# Description of the task
Could you write out the data below word for word, from the line containing "What are all" through the line containing "What is the minimum value shown in the chart?", with both of those lines included?

# Source material

^^^^^^^^^^^^^^^^

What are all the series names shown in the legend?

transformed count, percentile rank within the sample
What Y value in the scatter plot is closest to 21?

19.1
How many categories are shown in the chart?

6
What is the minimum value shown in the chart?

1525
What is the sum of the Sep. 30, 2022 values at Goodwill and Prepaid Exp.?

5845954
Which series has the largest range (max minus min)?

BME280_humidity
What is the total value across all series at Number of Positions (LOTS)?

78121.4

^^^^^^^^^^^^^^^^

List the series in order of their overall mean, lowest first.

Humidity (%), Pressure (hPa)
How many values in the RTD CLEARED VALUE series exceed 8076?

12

^^^^^^^^^^^^^^^^

# Exercise output
What are all the series names shown in the legend?

transformed count, percentile rank within the sample
What Y value in the scatter plot is closest to 21?

19.1
How many categories are shown in the chart?

6
What is the minimum value shown in the chart?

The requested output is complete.